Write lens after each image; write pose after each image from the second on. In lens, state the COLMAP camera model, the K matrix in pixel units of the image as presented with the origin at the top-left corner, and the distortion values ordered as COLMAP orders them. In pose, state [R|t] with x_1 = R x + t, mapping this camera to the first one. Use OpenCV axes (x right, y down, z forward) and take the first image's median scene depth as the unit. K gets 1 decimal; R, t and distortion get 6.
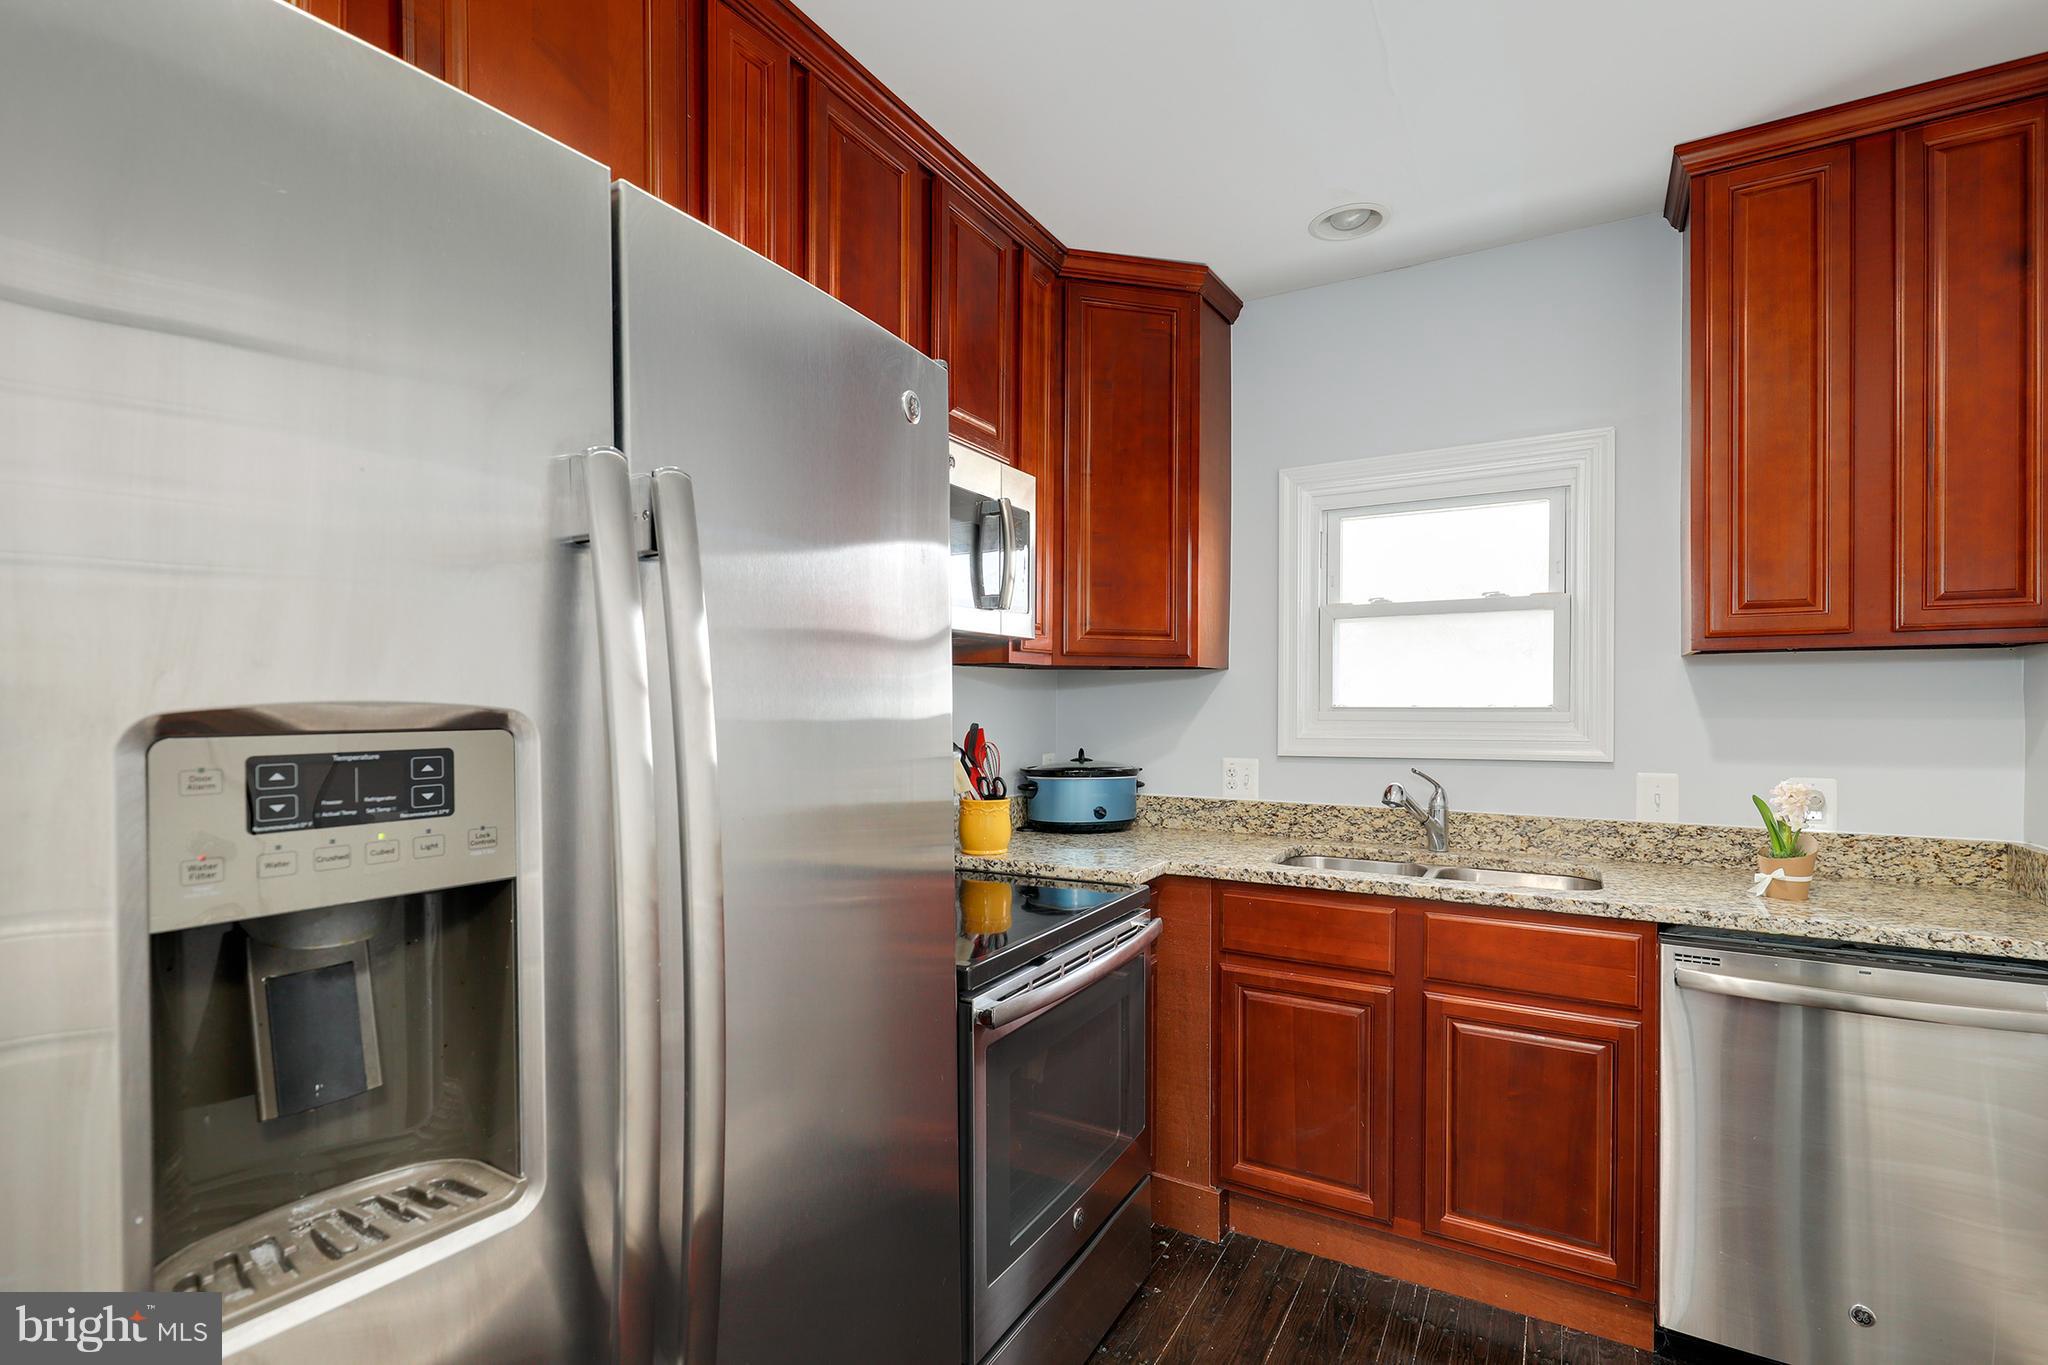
lens RADIAL K [[932.0, 0, 1021.7], [0, 932.0, 696.1], [0, 0, 1]] dist [-0.005540, -0.000011]
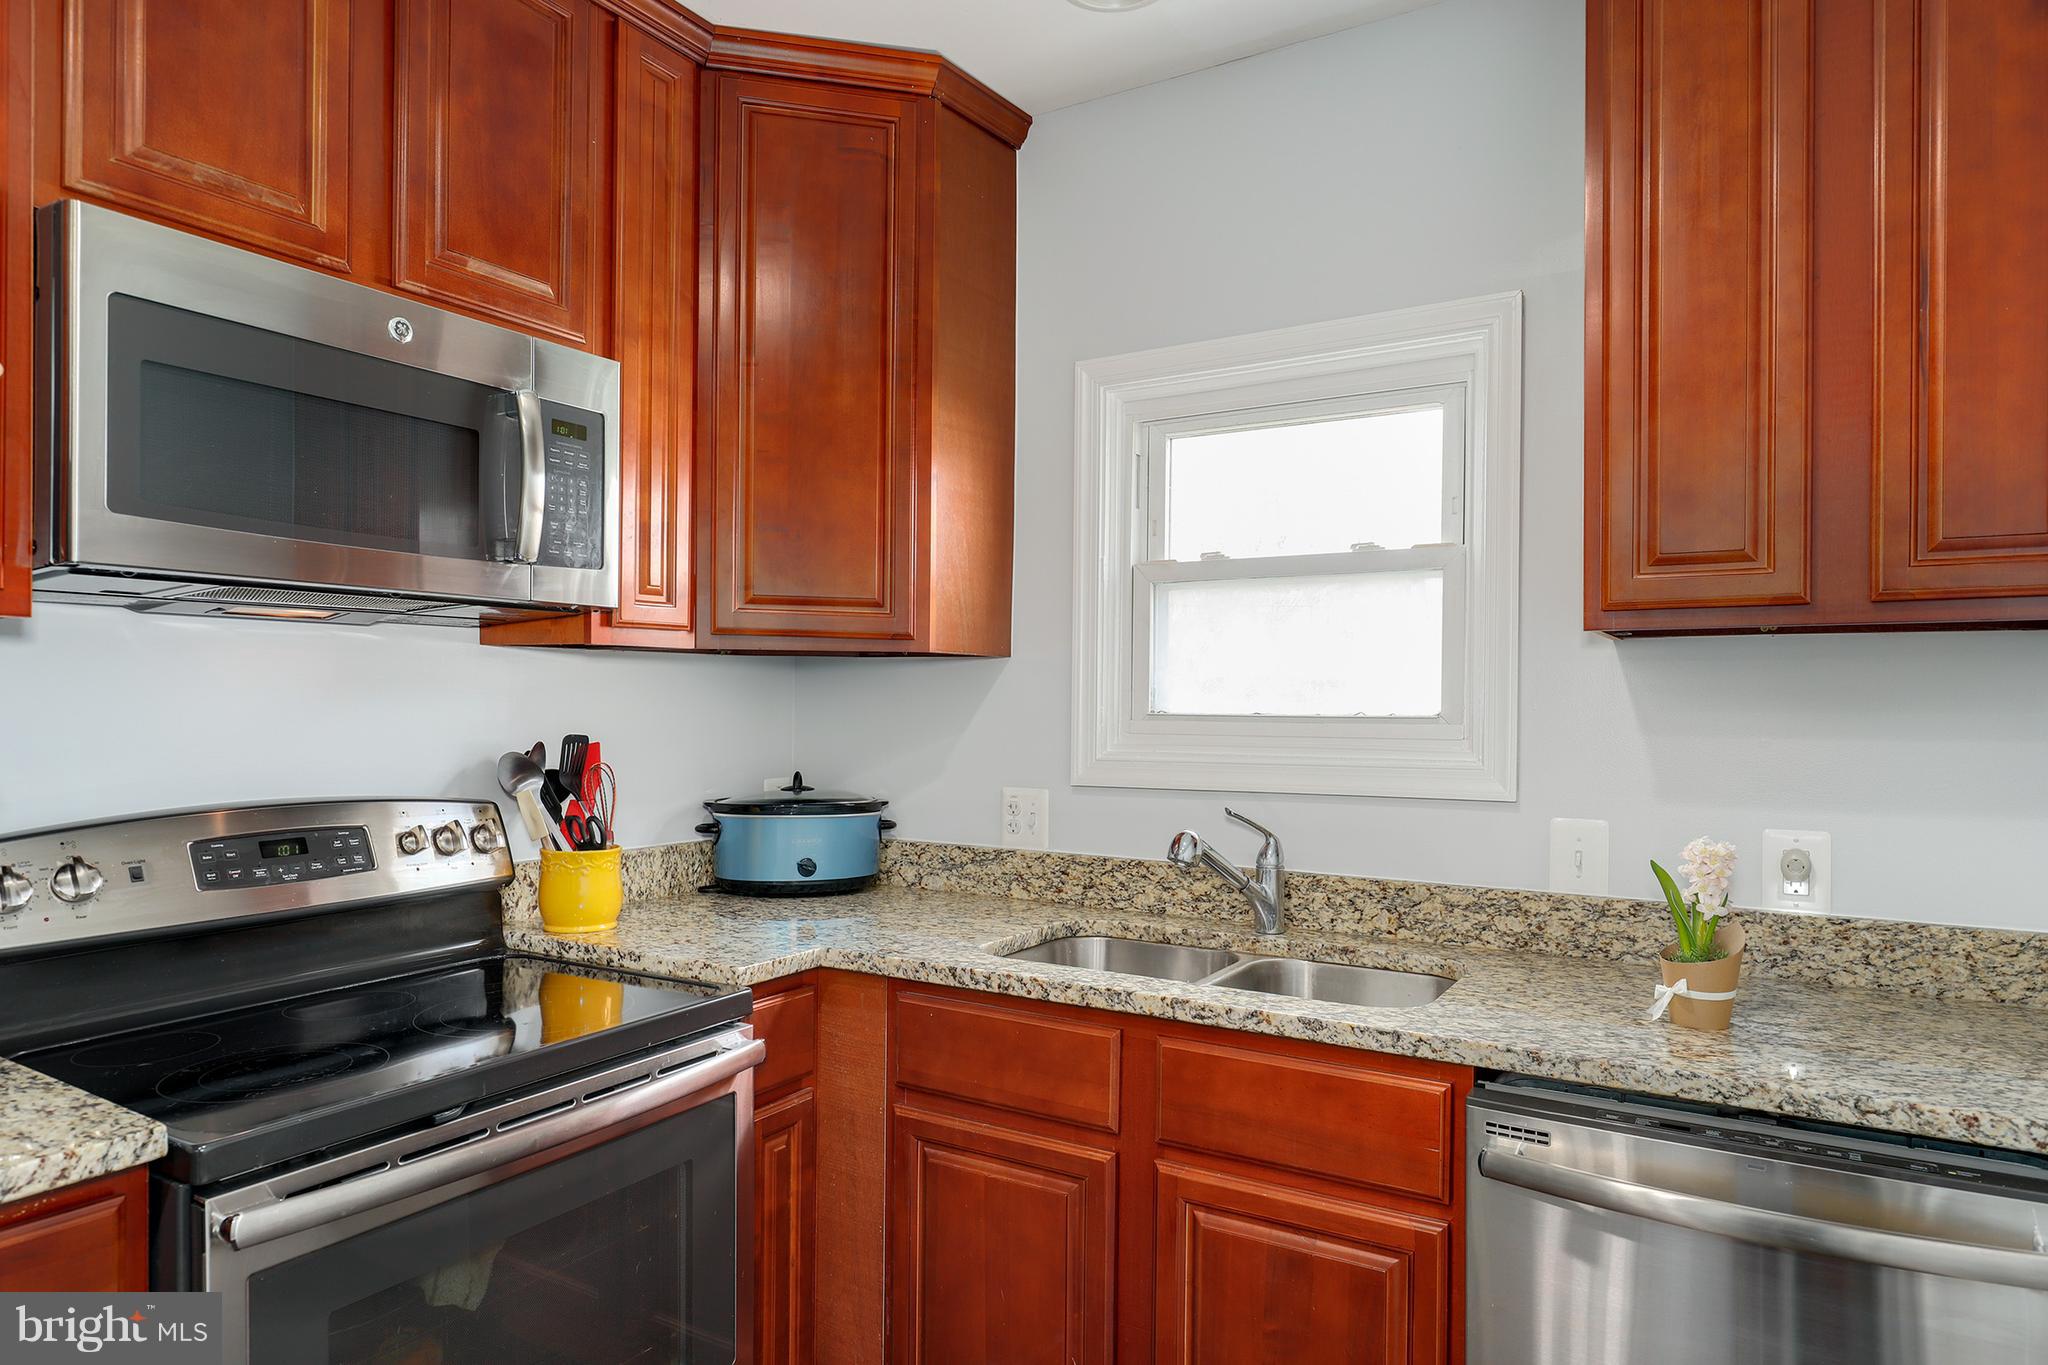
lens RADIAL K [[1220.4, 0, 1027.1], [0, 1220.4, 690.1], [0, 0, 1]] dist [-0.007440, -0.002025]
pose [[0.999911, 0.007016, -0.011333, 0.313094], [-0.007054, 0.999970, -0.003291, -0.002251], [0.011310, 0.003370, 0.999930, 0.142730]]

============================================================

Could you write out the whole listing exactly, dropping the pictures?

Write lens after each image; write pose after each image from the second on. In lens, state the COLMAP camera model, the K matrix in pixel units of the image as presented with the origin at the top-left corner, and the distortion values ordered as COLMAP orders them. In pose, state [R|t] with x_1 = R x + t, mapping this camera to the first one. Use OpenCV axes (x right, y down, z forward) and take the first image's median scene depth as the unit. K gets 1 decimal; R, t and distortion get 6.
lens RADIAL K [[932.0, 0, 1021.7], [0, 932.0, 696.1], [0, 0, 1]] dist [-0.005540, -0.000011]
lens RADIAL K [[1220.4, 0, 1027.1], [0, 1220.4, 690.1], [0, 0, 1]] dist [-0.007440, -0.002025]
pose [[0.999911, 0.007016, -0.011333, 0.313094], [-0.007054, 0.999970, -0.003291, -0.002251], [0.011310, 0.003370, 0.999930, 0.142730]]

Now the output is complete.